Meta has already censored over 100 million posts for containing “misinformation,” removes millions of posts each quarter for violating its rules, and plans to censor the metaverse. But according to the AFT, an independent review of Meta is necessary because the company is “unwilling to make substantive changes” to address the so-called “harms” caused by its platform.
The alleged harms that AFT is concerned with include “political disinformation,” “false conspiracy theories,” and “health disinformation.”
The AFT's support for this shareholder proposal follows AFT President Randi Weingarten hosting a webinar with former Facebook employee Frances Haugen last Tuesday. Haugen accused Meta of misleading the public about its “role in spreading divisive and extreme messages” during her testimony to Congress last year and her criticism of Meta features prominently in the AFT's support of this shareholder proposal.
“Haugen's testimony made clear that Meta's management is both aware of the harms caused by its products and unwilling to make substantive changes to address them,” Weingarten wrote in a letter to the AFT's pension trustees that urges them to support this shareholder proposal.
Weingarten also noted that Meta is a significant holding of most teacher retirement systems and that pension funds in which AFT members participate hold a combined 30 million shares of Facebook which were valued at $6.3 billion when the letter to the pension trustees was published.
“Meta's board has a responsibility to its shareholders to remedy these problems, yet because Mark Zuckerberg is the largest shareholder, CEO of the company and chair of the board of directors, he appears to have been able, so far, to prevent the Meta board from fulfilling its fiduciary duties in these critical areas,” the letter adds. “The company's upcoming shareholder meeting gives shareholders—including public pension funds in which AFT members participate—the opportunity to send a message to the board and to Mr.
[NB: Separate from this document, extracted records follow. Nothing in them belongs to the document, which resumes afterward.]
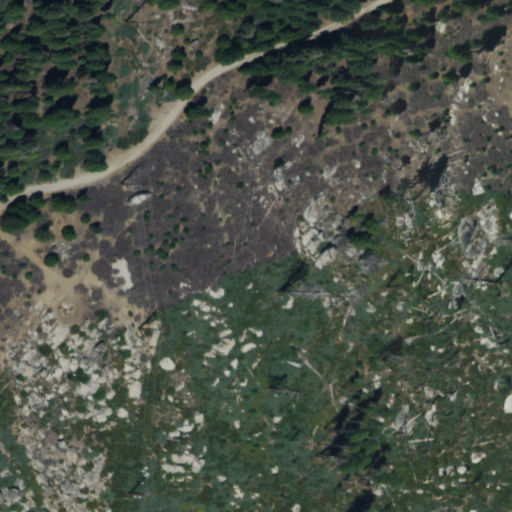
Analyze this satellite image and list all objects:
power tower: (108, 22)
road: (183, 95)
power tower: (108, 183)
power tower: (136, 326)
power tower: (122, 494)
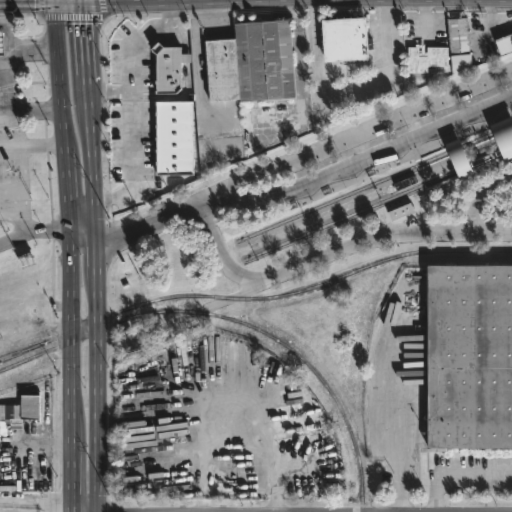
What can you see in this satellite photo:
traffic signals: (82, 0)
road: (267, 0)
road: (39, 8)
road: (102, 8)
road: (307, 8)
road: (19, 14)
road: (71, 17)
power tower: (20, 18)
road: (8, 35)
building: (343, 39)
building: (345, 41)
building: (459, 42)
building: (504, 43)
gas station: (0, 44)
building: (0, 44)
building: (2, 45)
building: (460, 46)
building: (505, 46)
road: (24, 48)
building: (425, 57)
building: (426, 60)
building: (252, 61)
building: (252, 65)
building: (168, 71)
building: (169, 71)
road: (301, 79)
road: (108, 93)
road: (130, 105)
road: (13, 106)
road: (60, 116)
road: (87, 118)
road: (363, 128)
building: (151, 132)
railway: (483, 136)
building: (172, 137)
building: (503, 138)
road: (366, 154)
railway: (486, 157)
building: (458, 160)
railway: (423, 169)
road: (21, 170)
road: (7, 178)
road: (509, 187)
railway: (347, 194)
parking lot: (493, 199)
road: (210, 201)
road: (487, 203)
railway: (354, 213)
building: (401, 213)
road: (147, 227)
road: (32, 230)
road: (80, 234)
road: (332, 253)
railway: (179, 285)
railway: (313, 286)
road: (182, 316)
railway: (291, 345)
railway: (24, 349)
building: (467, 355)
railway: (25, 358)
building: (469, 358)
road: (69, 371)
road: (97, 373)
building: (30, 407)
building: (26, 408)
road: (397, 411)
road: (452, 470)
road: (34, 501)
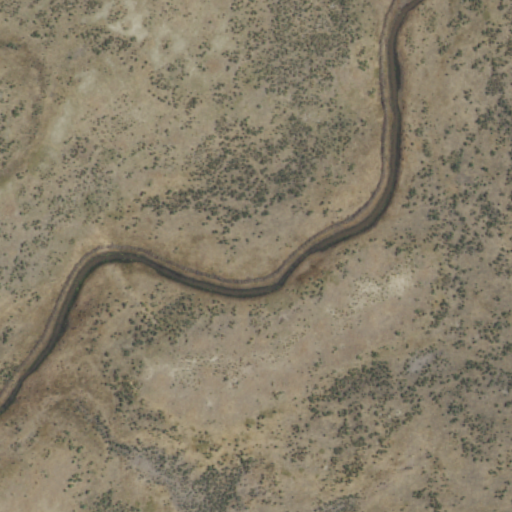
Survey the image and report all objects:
crop: (256, 256)
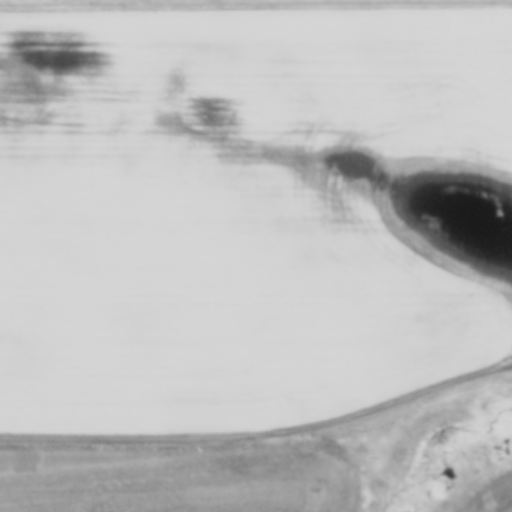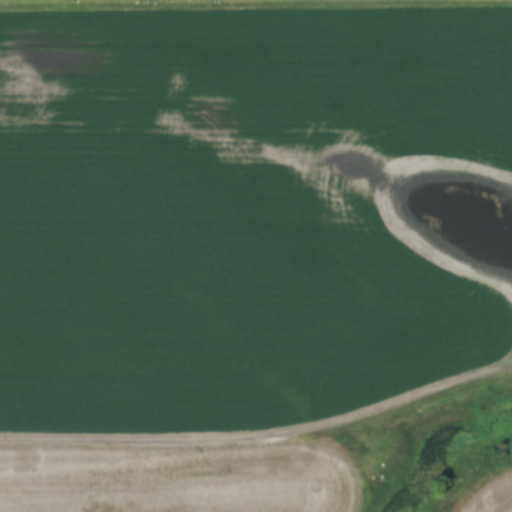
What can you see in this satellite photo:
road: (260, 443)
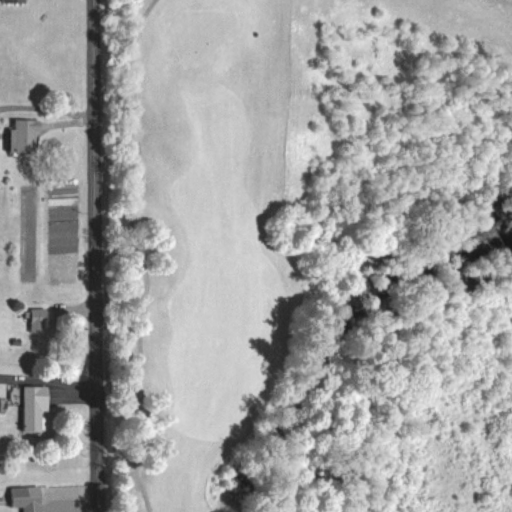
Zuckerberg that Meta's board must take seriously its obligation to police the company's risk management practices and its internal controls, and that part of that obligation includes addressing Meta's role in harming children and the public at large.”
Shareholders will be able to vote on this proposal (“Proposal Fourteen: Shareholder Proposal Regarding Assessment of Audit”) on May 25 when Meta holds its annual meeting.
You can see the full text of this shareholder proposal on page 88 of Meta's Notice of Annual Meeting and Proxy Statement which we obtained for you here.
You can see Weingarten's letter to the AFT's pension trustees here.
The AFT's support of this proposal follows it partnering with Newsguard, a company that flags sites for “misinformation,” earlier this year as part of its efforts to “combat misinformation online.”
Haugen's testimony has been referenced by many groups and government officials as they push for more Big Tech censorship including members of Congress, Senators, and the largest national Latino civil rights and advocacy organization in the United States, UnidosUS.